::: Extracted material :::
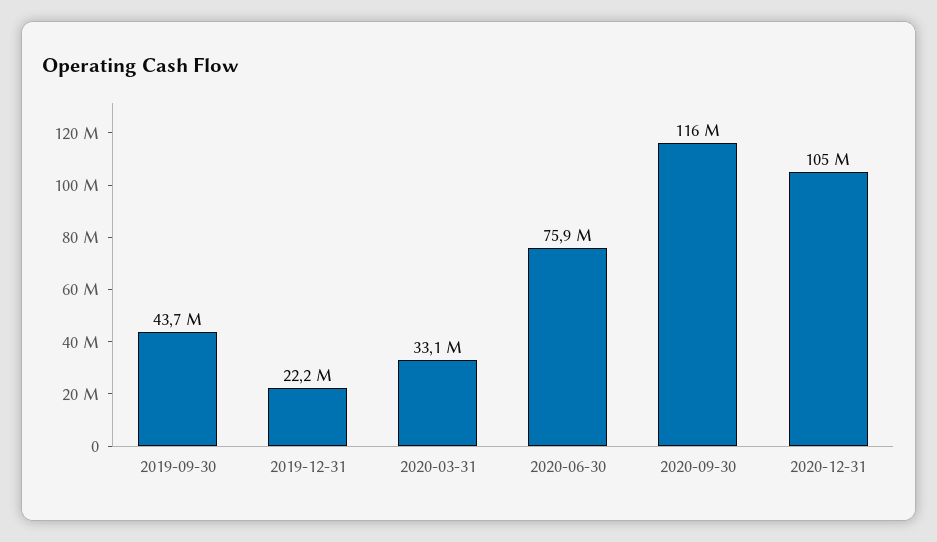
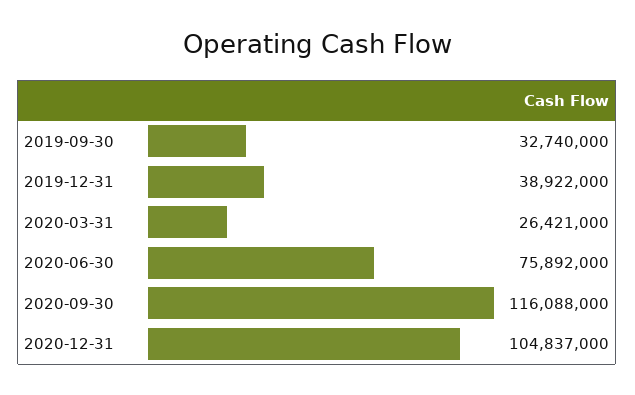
  {
-   "2019-09-30": 43700000,
+   "2019-09-30": 32740000,
-   "2019-12-31": 22200000,
+   "2019-12-31": 38922000,
-   "2020-03-31": 33100000,
+   "2020-03-31": 26421000,
    "2020-06-30": 75892000,
    "2020-09-30": 116088000,
    "2020-12-31": 104837000
  }

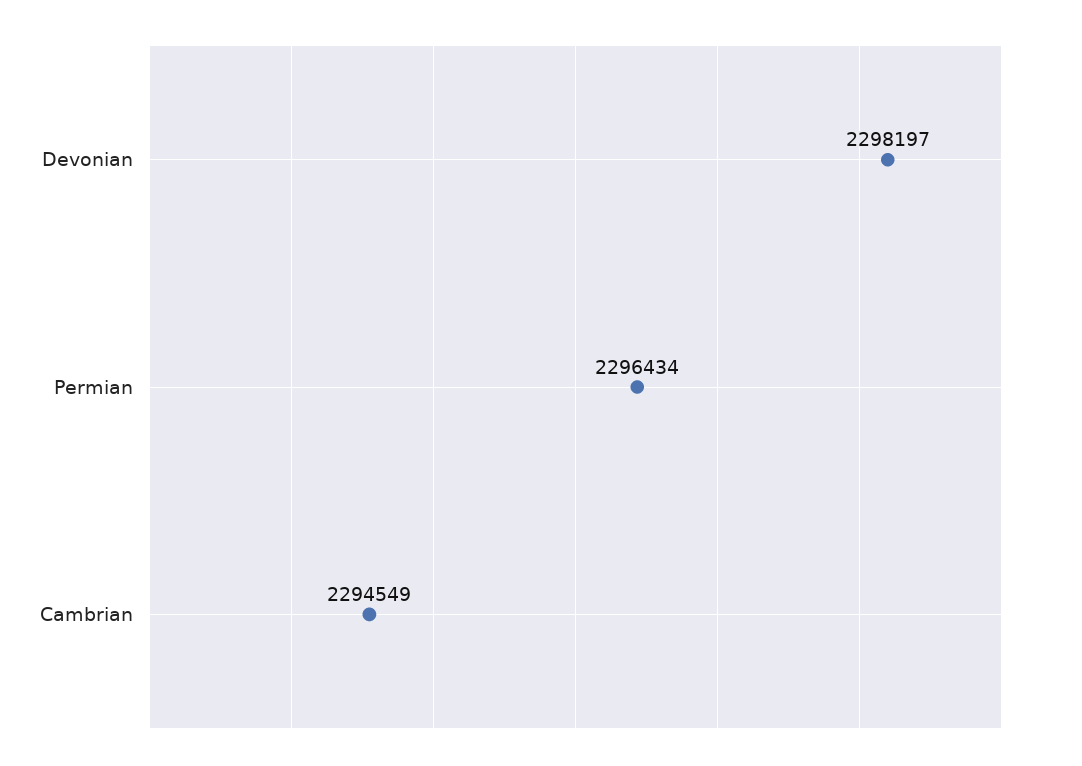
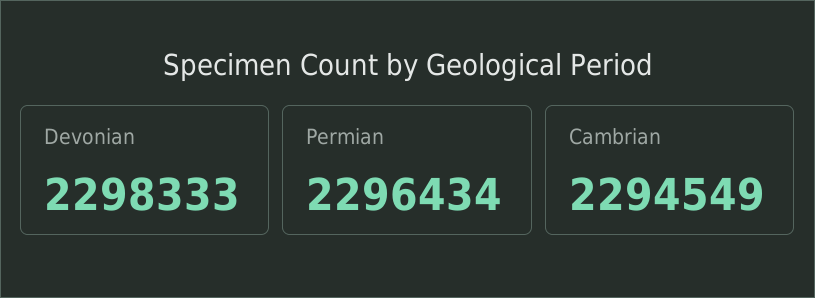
  {
-   "Devonian": 2298197,
+   "Devonian": 2298333,
    "Permian": 2296434,
    "Cambrian": 2294549
  }

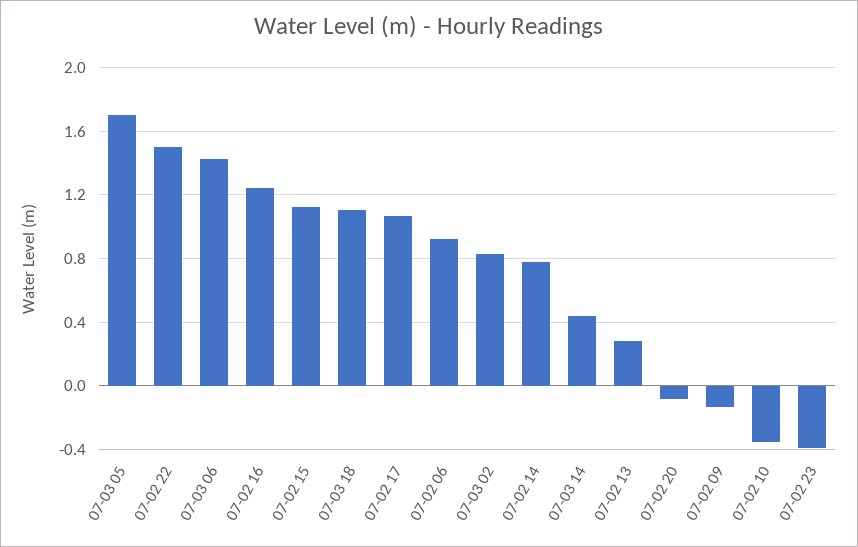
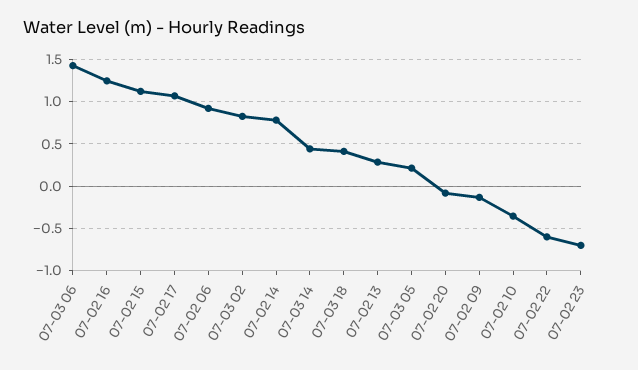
  {
-   "07-03 05": 1.7,
+   "07-03 05": 0.2,
-   "07-02 22": 1.5,
+   "07-02 22": -0.6,
    "07-03 06": 1.45,
    "07-02 16": 1.25,
    "07-02 15": 1.1,
-   "07-03 18": 1.1,
+   "07-03 18": 0.4,
    "07-02 17": 1.05,
    "07-02 06": 0.9,
    "07-03 02": 0.85,
    "07-02 14": 0.8,
    "07-03 14": 0.45,
    "07-02 13": 0.3,
    "07-02 20": -0.1,
    "07-02 09": -0.15,
    "07-02 10": -0.35,
-   "07-02 23": -0.4
+   "07-02 23": -0.7
  }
:::
All lines above containing the string "Devonian" are to be collected.

-   "Devonian": 2298197,
+   "Devonian": 2298333,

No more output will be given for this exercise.